Well, we have targeted, historically said, look, over the longer term, 20-30 basis points of margin expansion per year. Now, some years, like last year, do more. Some years, you do less. You might do none. But we definitely want to drive continued margin expansion. But I wouldn't say that that is the principal focus. Because there are limits to what you can do with margin expansion. And really, to grow the business, to grow your market cap, to get better returns, you need to grow the top line. That's where the focus has to be more than anything. So we'll work in all sorts of areas to be more efficient. First and foremost, just the overhead area. We've probably taken out a third of our real estate costs since COVID, just as an example. You see we're continuously driving down the SG&A ratio.
We're trying to move into businesses that are higher margin. We're doing more automation. Obviously, AI is going to be very big.

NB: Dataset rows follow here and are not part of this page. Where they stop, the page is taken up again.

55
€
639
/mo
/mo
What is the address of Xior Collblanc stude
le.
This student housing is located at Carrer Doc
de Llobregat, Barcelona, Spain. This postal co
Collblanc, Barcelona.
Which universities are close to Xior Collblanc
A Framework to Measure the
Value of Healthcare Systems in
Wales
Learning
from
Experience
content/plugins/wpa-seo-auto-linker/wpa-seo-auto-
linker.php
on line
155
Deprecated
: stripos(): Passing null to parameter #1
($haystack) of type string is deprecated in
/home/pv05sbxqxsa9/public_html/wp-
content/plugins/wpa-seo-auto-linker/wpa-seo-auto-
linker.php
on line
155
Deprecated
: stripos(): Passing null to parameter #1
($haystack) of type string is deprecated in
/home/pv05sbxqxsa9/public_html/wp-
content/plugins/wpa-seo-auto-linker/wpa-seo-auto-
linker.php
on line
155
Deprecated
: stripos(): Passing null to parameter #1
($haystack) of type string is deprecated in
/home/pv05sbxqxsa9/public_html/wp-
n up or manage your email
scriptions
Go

And we've been, incidentally, in AI for a long time. It's become kind of the flavor of the day now. But we've been doing this for a very long time. And we see good cost benefits there.
OK, all right. Just a couple of minutes left. I want to run through one or two last ones. One is on capital deployment. I mean, I think M&A has always been a part of IQVIA's DNA.

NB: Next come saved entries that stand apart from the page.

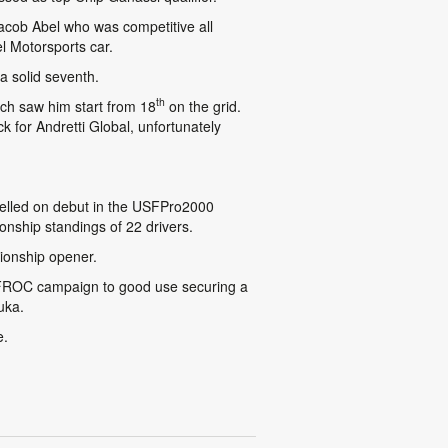
acob Abel who was competitive all
l Motorsports car.
a solid seventh.
th
ich saw him start from 18
on the grid.
 for Andretti Global, unfortunately
celled on debut in the USFPro2000
onship standings of 22 drivers.
ionship opener.
TFROC campaign to good use securing a
uka.
e.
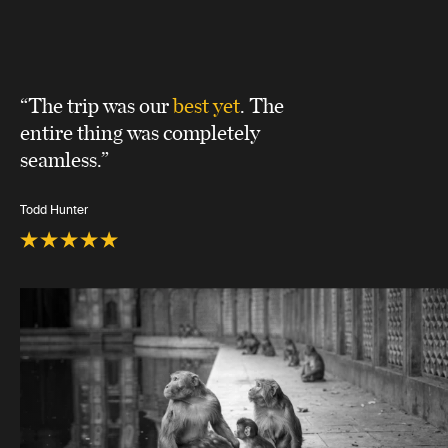
“The trip was our
best yet
. The
entire thing was completely
seamless.”
Todd Hunter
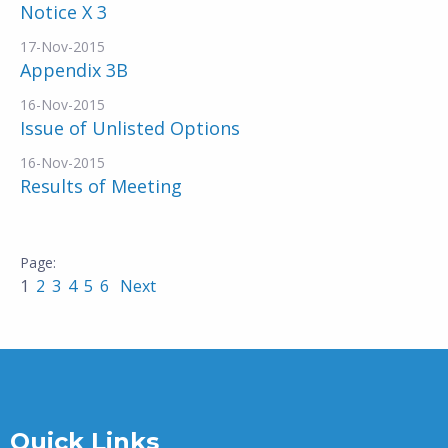
Notice X 3
17-Nov-2015
Appendix 3B
16-Nov-2015
Issue of Unlisted Options
16-Nov-2015
Results of Meeting
1
2
3
4
5
6
Next
Quick Links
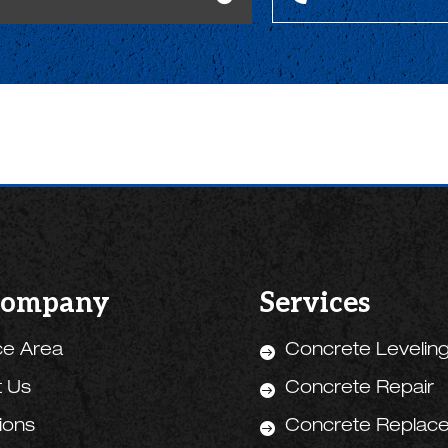
Company
Services
ce Area
Concrete Levelin

t Us
Concrete Repair

tions
Concrete Replac


Yeah, I think she asked him right there.
OK, all right. I want to ask on capital deployment. It's been a part of IQVIA's DNA for years, whether it's M&A or share buybacks or dividends. How would you talk about how would you think about the balance between the three for 2024 and then going forward?
Well, it's a perennial question. And the way I would answer it is the way I typically have answered it is say, we're going to spend a certain amount on internal capital. And it's going to be, call it, probably between 4%-4.5% of revenue. And that's it. That's about as much as we think we can spend productively. After that, with our free cash flow, we're going to look first at acquisitions. Because acquisitions help us fill in holes in our portfolio and give us the platform for growth. We will do share repurchase opportunistically when we feel that the stock price has just gotten to unreasonably low levels, like it did in the fourth quarter of last year. And we did quite a bit. Debt pay down, honestly, other than, OK, we pay down the revolver, some of the near-term debt maturities we have are pretty favorable.

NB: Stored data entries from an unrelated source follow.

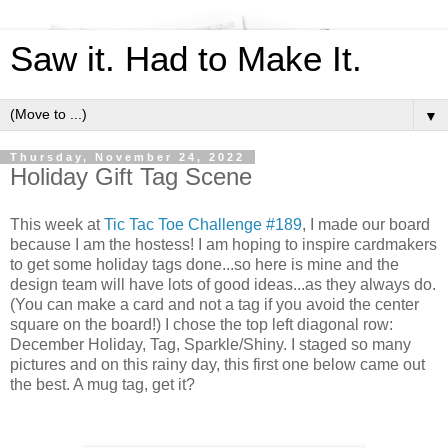
Saw it. Had to Make It.
▼
Thursday, November 24, 2022
Holiday Gift Tag Scene
This week at
Tic Tac Toe Challenge #189
, I made our board
because I am the hostess! I am hoping to inspire cardmakers
to get some holiday tags done...so here is mine and the
design team will have lots of good ideas...as they always do.
(You can make a card and not a tag if you avoid the center
square on the board!) I chose the top left diagonal row:
December Holiday, Tag, Sparkle/Shiny. I staged so many
pictures and on this rainy day, this first one below came out
the best. A mug tag, get it?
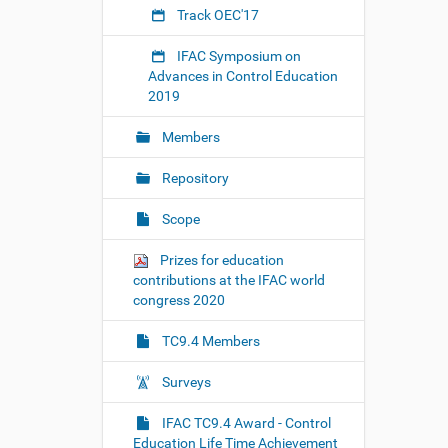
n
Track OEC'17
t
r
IFAC Symposium on
o
Advances in Control Education
l
2019
-
e
Members
d
u
Repository
c
a
Scope
t
i
Prizes for education
o
contributions at the IFAC world
n
congress 2020
-
s
TC9.4 Members
e
s
Surveys
s
i
IFAC TC9.4 Award - Control
o
Education Life Time Achievement
n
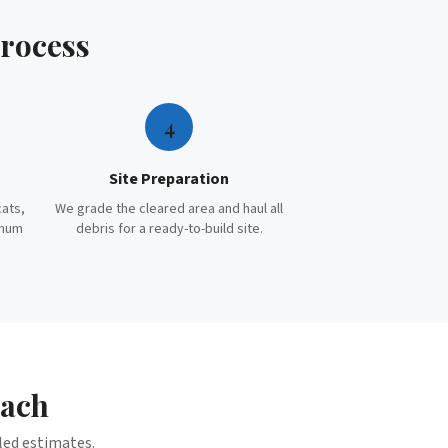
rocess
4
Site Preparation
cats,
We grade the cleared area and haul all
imum
debris for a ready-to-build site.
each
iled estimates.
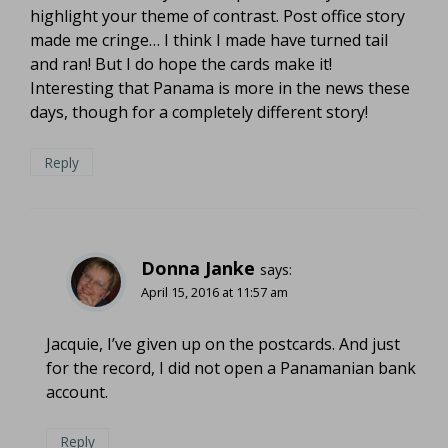
highlight your theme of contrast. Post office story
made me cringe… I think I made have turned tail
and ran! But I do hope the cards make it!
Interesting that Panama is more in the news these
days, though for a completely different story!
Reply
Donna Janke
says:
April 15, 2016 at 11:57 am
Jacquie, I’ve given up on the postcards. And just
for the record, I did not open a Panamanian bank
account.
Reply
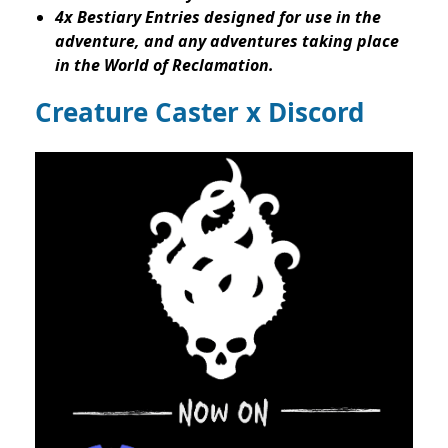
4x Bestiary Entries designed for use in the
adventure, and any adventures taking place
in the World of Reclamation.
Creature Caster x Discord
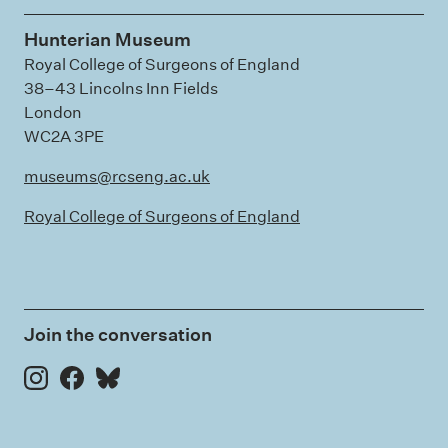
Hunterian Museum
Royal College of Surgeons of England
38–43 Lincolns Inn Fields
London
WC2A 3PE
museums@rcseng.ac.uk
Royal College of Surgeons of England
Join the conversation
Instagram
Facebook
Bluesky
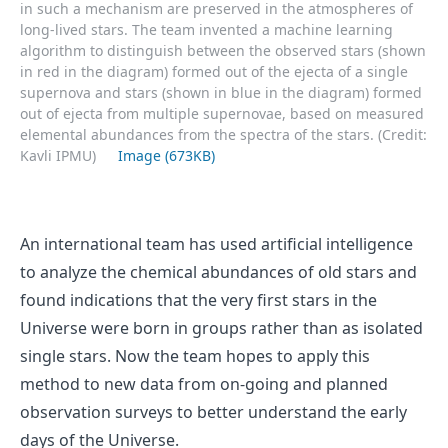
in such a mechanism are preserved in the atmospheres of
long-lived stars. The team invented a machine learning
algorithm to distinguish between the observed stars (shown
in red in the diagram) formed out of the ejecta of a single
supernova and stars (shown in blue in the diagram) formed
out of ejecta from multiple supernovae, based on measured
elemental abundances from the spectra of the stars. (Credit:
Kavli IPMU)
Image (673KB)
An international team has used artificial intelligence
to analyze the chemical abundances of old stars and
found indications that the very first stars in the
Universe were born in groups rather than as isolated
single stars. Now the team hopes to apply this
method to new data from on-going and planned
observation surveys to better understand the early
days of the Universe.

So we're not inclined to pay those down. And you can pay down your term loans. But then once you pay those down, they go away. It's not like a revolver where it's constantly an evergreen. So I'd say debt pay down is less of a priority for us. But our interest expenses stabilize now. We don't expect it to be a drag like it was last year. It should be more or less flat year-over-year. So it's less of a priority. And eventually, we'll get a little bit of benefit out of falling rates. But we're not counting on it. Because nobody knows when that's going to happen. That much is very clear.
OK, great. We're essentially out of time. I'll just ask my closing question. What would you say is most underappreciated or misunderstood about IQVIA? What would you like to clarify? You know.
That's a great question. You know, we are so well covered now that I think people understand us pretty well. But I still think that people just don't quite understand the power of our data assets. And I'll give you a really simple example. In the case of artificial intelligence and generative AI, you're only as good as what you train the models on. And if you were to go out and ask all the questions we ask of and our clients ask of us about if you were to ask those of ChatGPT-4, 5, whatever, you would get non-answers back. AI won't give you the type of answers that you can give to your clients without our data. And so I don't think people fully appreciate how powerful that is, the data and the insights we have, and what an advantage that gives us going forward.
Great, thanks so much. With that, we're going to wrap it. Ron, really appreciate you coming. Everyone, thanks for joining.